**Exercise directions:** Set down the entries once more, exactly as they are written.

(Stored dataset items)

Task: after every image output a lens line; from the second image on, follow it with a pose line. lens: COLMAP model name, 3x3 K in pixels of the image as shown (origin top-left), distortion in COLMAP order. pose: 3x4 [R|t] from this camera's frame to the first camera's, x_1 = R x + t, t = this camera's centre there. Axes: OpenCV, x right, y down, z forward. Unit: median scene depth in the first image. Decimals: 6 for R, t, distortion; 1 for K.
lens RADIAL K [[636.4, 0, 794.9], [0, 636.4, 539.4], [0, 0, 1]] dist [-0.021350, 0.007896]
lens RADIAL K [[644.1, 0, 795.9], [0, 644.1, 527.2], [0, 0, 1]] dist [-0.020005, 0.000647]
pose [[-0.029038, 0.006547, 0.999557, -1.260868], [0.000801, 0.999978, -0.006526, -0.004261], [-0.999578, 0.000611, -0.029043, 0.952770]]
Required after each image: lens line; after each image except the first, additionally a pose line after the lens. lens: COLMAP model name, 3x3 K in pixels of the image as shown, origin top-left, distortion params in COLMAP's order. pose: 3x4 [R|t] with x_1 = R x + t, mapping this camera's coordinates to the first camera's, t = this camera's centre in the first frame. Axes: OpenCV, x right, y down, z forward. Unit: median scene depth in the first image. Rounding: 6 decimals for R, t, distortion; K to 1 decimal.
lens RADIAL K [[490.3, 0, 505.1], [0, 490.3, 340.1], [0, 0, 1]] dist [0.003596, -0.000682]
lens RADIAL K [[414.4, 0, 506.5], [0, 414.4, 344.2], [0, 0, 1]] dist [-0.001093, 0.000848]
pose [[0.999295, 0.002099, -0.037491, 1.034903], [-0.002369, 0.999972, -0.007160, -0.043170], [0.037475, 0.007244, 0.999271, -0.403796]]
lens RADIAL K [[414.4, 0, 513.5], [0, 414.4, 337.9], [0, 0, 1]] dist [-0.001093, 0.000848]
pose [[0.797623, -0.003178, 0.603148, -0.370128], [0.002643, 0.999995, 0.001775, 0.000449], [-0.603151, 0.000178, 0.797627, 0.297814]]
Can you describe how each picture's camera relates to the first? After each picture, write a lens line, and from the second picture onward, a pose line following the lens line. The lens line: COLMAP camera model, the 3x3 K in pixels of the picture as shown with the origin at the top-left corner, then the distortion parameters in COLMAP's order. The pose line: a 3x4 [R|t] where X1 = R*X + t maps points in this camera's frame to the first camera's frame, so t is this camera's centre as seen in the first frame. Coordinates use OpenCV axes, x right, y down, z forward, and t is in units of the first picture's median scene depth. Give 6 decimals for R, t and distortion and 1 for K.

**Solution to the problem:**
Task: after every image output a lens line; from the second image on, follow it with a pose line. lens: COLMAP model name, 3x3 K in pixels of the image as shown (origin top-left), distortion in COLMAP order. pose: 3x4 [R|t] from this camera's frame to the first camera's, x_1 = R x + t, t = this camera's centre there. Axes: OpenCV, x right, y down, z forward. Unit: median scene depth in the first image. Decimals: 6 for R, t, distortion; 1 for K.
lens RADIAL K [[636.4, 0, 794.9], [0, 636.4, 539.4], [0, 0, 1]] dist [-0.021350, 0.007896]
lens RADIAL K [[644.1, 0, 795.9], [0, 644.1, 527.2], [0, 0, 1]] dist [-0.020005, 0.000647]
pose [[-0.029038, 0.006547, 0.999557, -1.260868], [0.000801, 0.999978, -0.006526, -0.004261], [-0.999578, 0.000611, -0.029043, 0.952770]]
Required after each image: lens line; after each image except the first, additionally a pose line after the lens. lens: COLMAP model name, 3x3 K in pixels of the image as shown, origin top-left, distortion params in COLMAP's order. pose: 3x4 [R|t] with x_1 = R x + t, mapping this camera's coordinates to the first camera's, t = this camera's centre in the first frame. Axes: OpenCV, x right, y down, z forward. Unit: median scene depth in the first image. Rounding: 6 decimals for R, t, distortion; K to 1 decimal.
lens RADIAL K [[490.3, 0, 505.1], [0, 490.3, 340.1], [0, 0, 1]] dist [0.003596, -0.000682]
lens RADIAL K [[414.4, 0, 506.5], [0, 414.4, 344.2], [0, 0, 1]] dist [-0.001093, 0.000848]
pose [[0.999295, 0.002099, -0.037491, 1.034903], [-0.002369, 0.999972, -0.007160, -0.043170], [0.037475, 0.007244, 0.999271, -0.403796]]
lens RADIAL K [[414.4, 0, 513.5], [0, 414.4, 337.9], [0, 0, 1]] dist [-0.001093, 0.000848]
pose [[0.797623, -0.003178, 0.603148, -0.370128], [0.002643, 0.999995, 0.001775, 0.000449], [-0.603151, 0.000178, 0.797627, 0.297814]]
Can you describe how each picture's camera relates to the first? After each picture, write a lens line, and from the second picture onward, a pose line following the lens line. The lens line: COLMAP camera model, the 3x3 K in pixels of the picture as shown with the origin at the top-left corner, then the distortion parameters in COLMAP's order. The pose line: a 3x4 [R|t] where X1 = R*X + t maps points in this camera's frame to the first camera's frame, so t is this camera's centre as seen in the first frame. Coordinates use OpenCV axes, x right, y down, z forward, and t is in units of the first picture's median scene depth. Give 6 decimals for R, t and distortion and 1 for K.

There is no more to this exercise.